The TriMet Powell Garage was built as a temporary facility over 45 years ago and in need of modernization to improve safety, increase capacity, and improve employee well-being.
The first phase involved building a 24,000-square-foot fuel and wash building which operates a bus wash system that reclaims and treats water, allowing TriMet to recycle 300 gallons of water per minute during operation of the three new bus wash bays.
The second phase of the build more than doubled the original bus maintenance area. The facility now houses 22 bus maintenance bays, and a new 400,000-square-foot concrete-paved bus yard which can accommodate over 300 buses.
A second story was constructed to create more office space, a new fitness center, training rooms, roof-top patio, and spacious break area.
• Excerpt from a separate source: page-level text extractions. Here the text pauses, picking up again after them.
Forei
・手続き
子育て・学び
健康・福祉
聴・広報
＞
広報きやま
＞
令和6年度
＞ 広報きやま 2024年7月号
The project also added 215 surface parking spaces for employees.
Construction of the new TriMet Bus Maintenance Facility included a phased rebuild of the entire 17-acre site, all while keeping the 24/7 facility active and operational.
The TriMet Powell Bus Maintenance Facility was located in a residential neighborhood in SE Portland. Our communications plan involved working in tandem with TriMet’s community affairs team to provide neighbors with public notices of when construction activities would have impacts to the neighborhood such as construction outside of normal hours or noise increases.
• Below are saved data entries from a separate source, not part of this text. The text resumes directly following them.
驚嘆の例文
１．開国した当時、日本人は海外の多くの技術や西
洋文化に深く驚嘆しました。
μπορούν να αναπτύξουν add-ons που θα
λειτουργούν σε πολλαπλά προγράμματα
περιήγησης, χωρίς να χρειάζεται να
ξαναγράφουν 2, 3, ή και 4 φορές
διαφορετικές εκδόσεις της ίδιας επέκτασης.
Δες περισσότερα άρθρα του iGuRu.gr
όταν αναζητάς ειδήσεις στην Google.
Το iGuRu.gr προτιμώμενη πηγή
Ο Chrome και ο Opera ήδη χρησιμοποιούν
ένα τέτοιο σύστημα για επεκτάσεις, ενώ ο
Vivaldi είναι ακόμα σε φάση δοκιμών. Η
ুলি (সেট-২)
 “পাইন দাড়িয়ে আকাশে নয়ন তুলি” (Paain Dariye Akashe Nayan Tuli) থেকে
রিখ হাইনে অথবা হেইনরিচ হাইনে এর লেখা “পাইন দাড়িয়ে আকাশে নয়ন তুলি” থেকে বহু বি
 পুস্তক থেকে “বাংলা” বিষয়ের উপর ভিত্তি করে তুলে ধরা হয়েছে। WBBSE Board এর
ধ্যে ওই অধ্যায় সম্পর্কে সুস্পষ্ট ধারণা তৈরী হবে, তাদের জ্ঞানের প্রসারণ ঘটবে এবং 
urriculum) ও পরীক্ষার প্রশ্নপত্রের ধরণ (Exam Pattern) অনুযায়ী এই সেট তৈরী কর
The TriMet project team was extremely successful with COBID participation due to early aggressive efforts made by JE Dunn during the bidding process and preconstruction. Prior to bid, a major focus was creating packages well-suited to minority and disadvantaged business enterprises in the community. This included creating smaller packages, as well as dividing some packages that would typically be combined, to allow for more specialized small businesses to be competitive. It also included sit-down meetings with larger and GMP trade partners to ensure they understood participation requirements. We had great success with introducing them to COBID firms in the community, creating relationships, and turning those relationships into project partnerships.